Desde muy pequeño vivió, en compañía íntima de su abuelo, el proceso de adiestramiento de los cabestros. De su abuelo recibió, junto con su nombre, un conjunto de enseñanzas que ha venido transfiriéndose de generación en generación durante miles de años. Esa cultura ancestral que logra, exclusivamente por medio de la transmisión oral, convertir a un animal en estado salvaje en un aliado del hombre en el peligroso manejo del toro de lidia.

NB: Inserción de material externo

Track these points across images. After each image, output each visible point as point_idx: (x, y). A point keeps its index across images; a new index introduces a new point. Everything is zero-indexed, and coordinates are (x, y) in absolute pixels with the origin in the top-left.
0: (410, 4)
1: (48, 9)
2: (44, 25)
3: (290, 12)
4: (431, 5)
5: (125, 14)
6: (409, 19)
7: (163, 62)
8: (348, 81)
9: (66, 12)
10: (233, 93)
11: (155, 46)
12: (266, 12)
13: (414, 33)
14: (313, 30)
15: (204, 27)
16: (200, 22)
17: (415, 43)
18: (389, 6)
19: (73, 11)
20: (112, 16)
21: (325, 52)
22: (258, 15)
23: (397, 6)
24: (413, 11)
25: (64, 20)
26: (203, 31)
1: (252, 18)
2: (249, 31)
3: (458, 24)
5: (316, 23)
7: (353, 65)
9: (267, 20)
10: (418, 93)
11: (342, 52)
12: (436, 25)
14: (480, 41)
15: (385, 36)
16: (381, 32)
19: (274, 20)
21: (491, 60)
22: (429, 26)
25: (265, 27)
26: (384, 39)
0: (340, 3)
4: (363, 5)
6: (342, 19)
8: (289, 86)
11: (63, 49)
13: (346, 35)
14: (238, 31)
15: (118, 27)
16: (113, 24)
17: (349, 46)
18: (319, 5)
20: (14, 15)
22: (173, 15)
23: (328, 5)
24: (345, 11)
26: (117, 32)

Aprovecha, pues, los huecos que le permiten sus estudios para desplazarse a La Canaleja, finca en los aledaños de Medina Sidonia. Allí lo espera una reata de bueyes jóvenes compuesta por varios ejemplares de raza berrenda en ‘colorao’. Una vez concluido el proceso de doma serán trasladados a Francia, donde vivirán plácidamente el resto de sus días. Cuando Ignacio comenzó con ellos, eran animales que no toleraban la presencia cercana del hombre. Con la ayuda inicial de Domingo Flor, otro de esos hombres a los que la brega diaria ha dotado de la sabiduría y el temple necesario para manejarse sereno en la vida del campo, dio comienzo el largo desarrollo que logra la transformación de un animal receloso del trato humano en ese otro que acaba encontrándole significado a la palabra del hombre.

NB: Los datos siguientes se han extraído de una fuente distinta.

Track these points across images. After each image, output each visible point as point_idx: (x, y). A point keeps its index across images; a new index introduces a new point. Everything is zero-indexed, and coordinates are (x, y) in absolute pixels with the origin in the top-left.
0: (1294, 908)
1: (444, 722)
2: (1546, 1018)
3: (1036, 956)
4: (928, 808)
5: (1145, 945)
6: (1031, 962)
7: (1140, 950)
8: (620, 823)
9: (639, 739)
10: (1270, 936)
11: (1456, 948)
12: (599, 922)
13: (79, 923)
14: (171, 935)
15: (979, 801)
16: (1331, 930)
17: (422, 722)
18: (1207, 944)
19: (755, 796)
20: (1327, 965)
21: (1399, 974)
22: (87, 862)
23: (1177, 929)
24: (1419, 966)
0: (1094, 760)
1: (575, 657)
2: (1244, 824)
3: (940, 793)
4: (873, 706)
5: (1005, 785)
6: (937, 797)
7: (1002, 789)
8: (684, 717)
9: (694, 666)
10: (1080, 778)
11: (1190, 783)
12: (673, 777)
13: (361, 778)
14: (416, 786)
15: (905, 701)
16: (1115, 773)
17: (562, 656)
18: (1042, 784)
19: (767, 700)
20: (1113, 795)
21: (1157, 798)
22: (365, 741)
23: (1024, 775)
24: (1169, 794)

La doma del buey constituye uno de esos logros culturales humanos que deben remontarse cuando menos a los tiempos del Neolítico, cuando los hombres iniciamos el camino que nos ha traído hasta este orgulloso estado de civilización del que ahora, quizás con notorio grado de insensatez, presumimos. Esto quizás se nos escapa, pero en el proceso de adiestramiento del buey, el hombre doma al animal y, al mismo tiempo, también el animal domestica al hombre. Asistimos al enfrentamiento limpio entre dos formas de inteligencia en lucha por sus respectivas supervivencias. La inteligencia instintiva del animal que lo impulsa a destruir o a huir de todo aquello que interprete como una amenaza, la inteligencia cultural del hombre que trata de poner esa fuerza bruta a su servicio.

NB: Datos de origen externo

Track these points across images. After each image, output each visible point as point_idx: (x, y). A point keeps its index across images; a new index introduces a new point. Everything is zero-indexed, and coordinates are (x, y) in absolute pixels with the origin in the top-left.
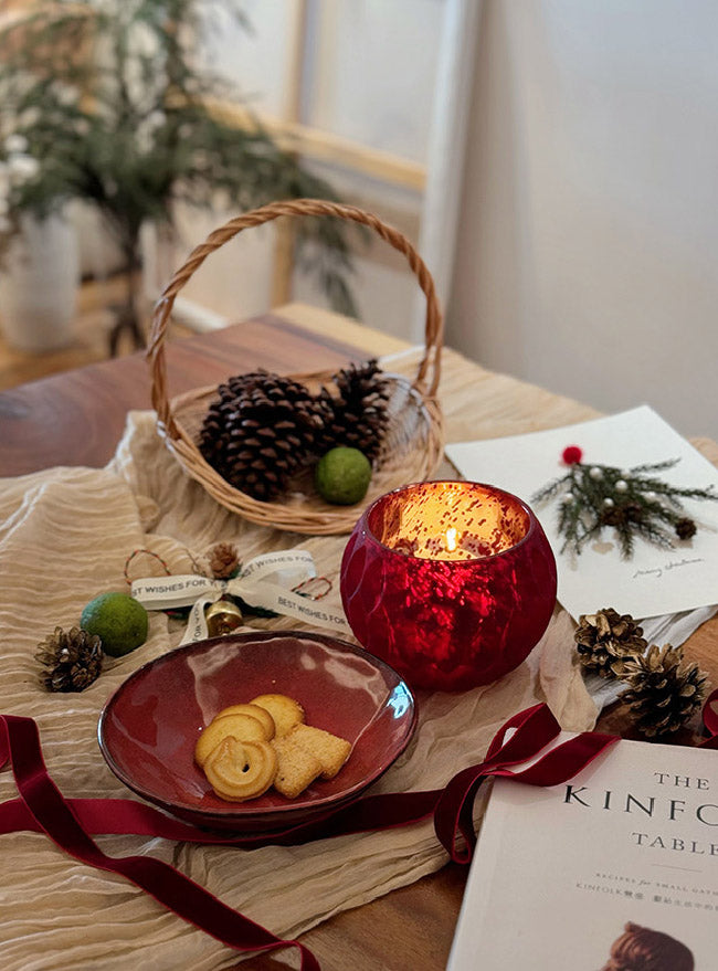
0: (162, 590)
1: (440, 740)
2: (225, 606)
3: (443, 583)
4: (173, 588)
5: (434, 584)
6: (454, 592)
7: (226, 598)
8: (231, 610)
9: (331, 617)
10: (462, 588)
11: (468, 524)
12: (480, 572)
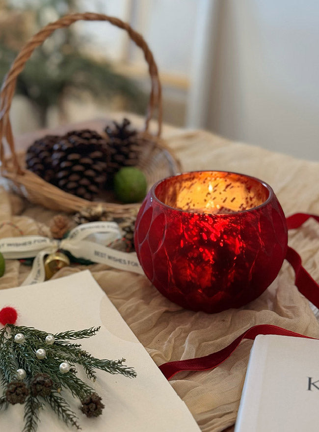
0: (17, 245)
1: (203, 344)
2: (58, 255)
3: (207, 229)
4: (24, 244)
5: (201, 230)
6: (216, 236)
7: (60, 251)
8: (62, 258)
9: (129, 262)
10: (222, 234)
11: (224, 201)
12: (235, 222)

Se trata de una especie de simbiosis donde cada una de las partes aporta lo mejor de sí en beneficio del conjunto. El animal somete su fuerza ciega a los deseos del hombre, el hombre, lejos de ejercer cualquier tipo de violencia contra el animal, se esfuerza en comprenderlo hasta el punto de detectar rasgos individuales de comportamiento en cada animal. Una conformación psicológica en estado bruto que debe ser moldeada a base de paciencia y cariño. De ahí que la palabra suave y agradecida, la caricia constante, la repetición incansable del nombre de cada uno acaben convirtiéndose en los gestos casi rituales que conducen al milagro del entendimiento pacífico entre estas dos formas de poder. La imagen de los bueyes genuflexos en torno a la figura del domador constituye la escenificación final de este logro.

Ignacio ha aprendido esto de su abuelo y de Domingo. Ahora lo pone en práctica a diario con esos animales que pasarán a formar parte de su propio desarrollo humano. El hombre que susurra a los bueyes le habla a su propio corazón.